- [SET TASK]
Extend the Mother's Day comment thread below, continuing from its final comment.

- [READING PASSAGE]
Awwww, that brought a tear to my eye. Beautiful.

Emma

I feel your loss today, and I hope that bear hugs and bisous will ease your sadness.
Remember you are teaching Max about love, and that's the biggest lesson of all.

mamie

happy mama's day to you both.

PardonMyFrench

I've often thought that I've gotten glimpses of what your mother must have been like after watching you and Max. You guys do definitely know how to love each other and you are a natural mother.

The Bold Soul

Although I know you won't ever lose the sadness of missing your own mom, the best gift you can give Max (and his new brother or sister) is to NOT let your fears get in the way of living life fully with them, every day you are together. Since we know we can't control the future, why waste time worrying? I know, easier said than done... I sometimes have fears of losing my husband before I've had a lot more time with him (like 30-40 years) and it overwhelms me, but I try and shake it off and bring myself back to the present moment, and just be happy NOW. It's the best I can do.

A Frugal Friend

For the first time in 3 years I've had a wonderful mother's day......only cried once but it was in the middle of a restaurant so I was a bit embarassed. I focused on a wonderful day with my little girl. I have the same fears too, but know that if she loves me as much as I loved my mom, it'll all be ok.

- [RECORDED DATA]
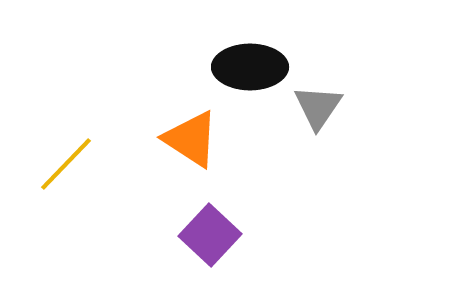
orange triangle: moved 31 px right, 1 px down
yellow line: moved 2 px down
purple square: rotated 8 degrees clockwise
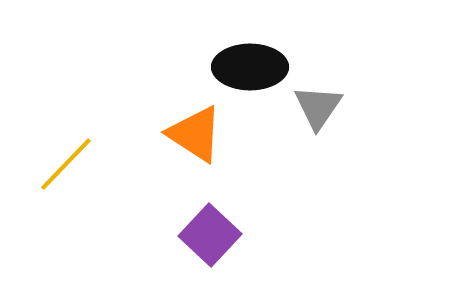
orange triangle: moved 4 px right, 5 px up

- [RESPONSE TO THIS EXERCISE]
Divina

The thing is, the pain you feel now would not be so sharp if the love between you and your mom wasn't so enormously good. I think you're doing the right thing -- whenever you feel that tug on your heart, hold your Max and the new little one (coming soon!) a little tighter and for a little longer. You have a lovely family.

Mary Anne

:) (((((((hugs))))))

I know you miss her....I think we all do...I miss the things she could have taught Jack and Sarah, I miss her chastizing my mothering skills when she thought I was making mistakes, I miss her love for me, as her niece...but you keep on loving that boy, don't worry about anything and live life to the fullest...trust me, some mean kid some day will teach Max and baby Boo that life isn't fair...(and you will want to smash in the face of that kid.....really.)

love you

Mary Anne

Alice

What a simple, beautiful, incredibly heartfelt post, Aimée! I loved this so much... Hugs!

antipodeesse

Dear Aimée,

I know it's your birthday today (you share with Stella!), so Im sending you extra-special burpday wishes. Kisses to Max and Julien too!